A drop in out-of-pocket expenses for prescription opioids helped drive the first wave of the opioid epidemic, according to a new report released by the White House.

The report, written by the President’s Council of Economic Advisers, found that increased insurance coverage for opioids resulted in lower costs on the legal market and the black market.

“Out-of-pocket prices for prescription opioids declined by an estimated 81 percent between 2001 and 2010,” report authors wrote. “The falling prices were a consequence of the expansion of government health care coverage, which increased access to all prescription drugs—including opioids. We argue that these falling out-of-pocket prices effectively reduced the price of opioid use not only in the primary market but also in the secondary (black) market for diverted opioids, from which most people who misuse prescription opioids obtain their drugs.”

During this time, more people had their prescription drugs covered by government insurance programs through Medicare and Medicaid. In 2001, 17 percent of prescription opioids were covered using government insurance. That rose to 63 percent by 2015.

This increased access made opioid use more affordable.

“A person on Medicare would only pay $9.78 per gram, or between $1,785 and $3,570 per year (in 2007 dollars), to fund an opioid addiction," the report authors note.

The authors estimate that lower prices can account for between 31 and 83 percent of the rise in opioid deaths between 2001 and 2010, but other factors were also at play during this first wave of the opioid epidemic.

“Falling out-of-pocket prices could not have led to a major rise in opioid misuse and overdose deaths without the increased availability of prescription opioids resulting from changes in pain-management practice guidelines that encouraged liberalized dispensing practices by doctors, illicit ‘pill mills,’ increased marketing and promotion efforts from industry, and inadequate monitoring or control against drug diversion,” they wrote.

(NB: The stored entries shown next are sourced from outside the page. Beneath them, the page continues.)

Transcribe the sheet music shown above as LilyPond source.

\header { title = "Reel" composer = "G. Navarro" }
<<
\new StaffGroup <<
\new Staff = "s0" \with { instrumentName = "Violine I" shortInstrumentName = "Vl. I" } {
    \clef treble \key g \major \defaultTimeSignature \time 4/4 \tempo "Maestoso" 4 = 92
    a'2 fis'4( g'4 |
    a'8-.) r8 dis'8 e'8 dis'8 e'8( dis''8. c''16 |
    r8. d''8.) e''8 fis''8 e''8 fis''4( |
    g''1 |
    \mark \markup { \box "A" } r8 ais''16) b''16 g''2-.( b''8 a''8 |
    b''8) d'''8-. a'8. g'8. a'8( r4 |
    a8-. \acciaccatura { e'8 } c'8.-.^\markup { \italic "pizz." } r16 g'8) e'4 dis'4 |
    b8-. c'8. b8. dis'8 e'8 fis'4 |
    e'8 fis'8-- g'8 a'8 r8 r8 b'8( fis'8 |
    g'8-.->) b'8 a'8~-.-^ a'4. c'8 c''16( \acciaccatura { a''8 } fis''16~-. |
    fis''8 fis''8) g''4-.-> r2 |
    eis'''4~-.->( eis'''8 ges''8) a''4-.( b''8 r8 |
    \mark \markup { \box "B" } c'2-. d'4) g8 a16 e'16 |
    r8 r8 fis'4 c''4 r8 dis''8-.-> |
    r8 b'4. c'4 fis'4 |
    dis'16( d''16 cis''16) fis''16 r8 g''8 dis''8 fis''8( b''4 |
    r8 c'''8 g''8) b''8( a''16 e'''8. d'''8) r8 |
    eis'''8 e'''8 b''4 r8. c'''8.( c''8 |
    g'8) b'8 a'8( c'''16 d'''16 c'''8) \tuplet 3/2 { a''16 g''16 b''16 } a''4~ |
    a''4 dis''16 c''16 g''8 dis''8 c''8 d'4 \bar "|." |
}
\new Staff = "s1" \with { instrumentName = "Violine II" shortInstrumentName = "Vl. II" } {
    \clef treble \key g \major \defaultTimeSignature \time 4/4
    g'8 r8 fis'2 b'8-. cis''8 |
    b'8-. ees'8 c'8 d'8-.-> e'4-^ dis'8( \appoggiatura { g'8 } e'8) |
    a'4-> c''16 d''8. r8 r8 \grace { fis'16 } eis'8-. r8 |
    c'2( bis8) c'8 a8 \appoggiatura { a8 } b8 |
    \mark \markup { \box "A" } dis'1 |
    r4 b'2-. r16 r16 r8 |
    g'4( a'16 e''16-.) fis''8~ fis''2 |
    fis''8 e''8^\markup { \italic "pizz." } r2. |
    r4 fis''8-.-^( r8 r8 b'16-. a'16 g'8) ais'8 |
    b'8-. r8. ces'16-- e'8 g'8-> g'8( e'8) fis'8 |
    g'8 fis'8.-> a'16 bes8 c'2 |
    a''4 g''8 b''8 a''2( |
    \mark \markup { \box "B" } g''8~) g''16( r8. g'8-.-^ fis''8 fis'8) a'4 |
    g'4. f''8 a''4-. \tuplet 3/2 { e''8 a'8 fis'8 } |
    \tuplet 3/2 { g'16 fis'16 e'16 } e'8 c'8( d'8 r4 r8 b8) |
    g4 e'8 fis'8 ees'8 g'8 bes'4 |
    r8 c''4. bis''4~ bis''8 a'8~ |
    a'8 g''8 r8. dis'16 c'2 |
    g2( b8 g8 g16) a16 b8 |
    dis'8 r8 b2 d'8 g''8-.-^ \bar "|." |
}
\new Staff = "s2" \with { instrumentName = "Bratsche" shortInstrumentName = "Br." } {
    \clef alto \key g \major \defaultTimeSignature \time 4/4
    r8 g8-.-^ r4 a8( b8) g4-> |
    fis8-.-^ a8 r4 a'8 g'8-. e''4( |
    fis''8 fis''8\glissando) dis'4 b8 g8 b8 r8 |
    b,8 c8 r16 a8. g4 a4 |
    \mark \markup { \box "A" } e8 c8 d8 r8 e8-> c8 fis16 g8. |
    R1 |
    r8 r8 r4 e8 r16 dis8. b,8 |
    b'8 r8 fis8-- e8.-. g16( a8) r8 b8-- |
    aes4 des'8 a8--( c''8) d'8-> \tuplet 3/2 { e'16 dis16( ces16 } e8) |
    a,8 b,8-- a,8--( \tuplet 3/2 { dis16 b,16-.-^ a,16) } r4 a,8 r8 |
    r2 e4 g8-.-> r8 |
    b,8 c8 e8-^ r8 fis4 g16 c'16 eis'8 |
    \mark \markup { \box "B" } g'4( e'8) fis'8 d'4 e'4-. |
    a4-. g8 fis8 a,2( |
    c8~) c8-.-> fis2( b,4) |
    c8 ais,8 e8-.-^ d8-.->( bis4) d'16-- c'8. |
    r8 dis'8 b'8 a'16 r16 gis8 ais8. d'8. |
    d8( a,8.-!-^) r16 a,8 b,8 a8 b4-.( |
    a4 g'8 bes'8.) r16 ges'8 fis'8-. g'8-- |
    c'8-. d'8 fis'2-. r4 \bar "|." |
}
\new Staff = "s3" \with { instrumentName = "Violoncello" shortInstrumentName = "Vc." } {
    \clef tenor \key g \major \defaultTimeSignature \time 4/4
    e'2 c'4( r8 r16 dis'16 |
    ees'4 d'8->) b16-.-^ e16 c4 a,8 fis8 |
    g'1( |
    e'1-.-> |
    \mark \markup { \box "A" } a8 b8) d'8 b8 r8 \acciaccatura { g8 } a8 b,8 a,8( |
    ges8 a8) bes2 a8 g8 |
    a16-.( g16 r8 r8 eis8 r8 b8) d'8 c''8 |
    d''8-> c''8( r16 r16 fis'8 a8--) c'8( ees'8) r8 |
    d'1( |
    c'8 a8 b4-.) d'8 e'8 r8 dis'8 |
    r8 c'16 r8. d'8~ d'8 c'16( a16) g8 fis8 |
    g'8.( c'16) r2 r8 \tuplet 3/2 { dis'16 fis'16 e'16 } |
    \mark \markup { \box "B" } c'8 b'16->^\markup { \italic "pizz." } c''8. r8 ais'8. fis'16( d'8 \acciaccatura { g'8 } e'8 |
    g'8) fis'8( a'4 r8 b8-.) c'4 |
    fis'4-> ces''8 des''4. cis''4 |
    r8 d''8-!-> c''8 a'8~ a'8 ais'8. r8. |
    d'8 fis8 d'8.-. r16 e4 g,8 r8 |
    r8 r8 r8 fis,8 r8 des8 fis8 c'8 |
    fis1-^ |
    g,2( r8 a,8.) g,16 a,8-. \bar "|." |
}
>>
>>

Cost also played a part in the second wave of the epidemic, when people who had become hooked on pills turned to even less expensive street drugs, including heroin and fentanyl, to get their fix.

“The reduction in prescription opioid misuse had the unintended consequence of raising demand for cheaper, more readily available substitutes in the illicit market and thus opened a market opportunity for illicit drug suppliers to fill,” report authors wrote.

Today, access to opioids is tightly controlled for people on Medicare, following legislation passed in 2018.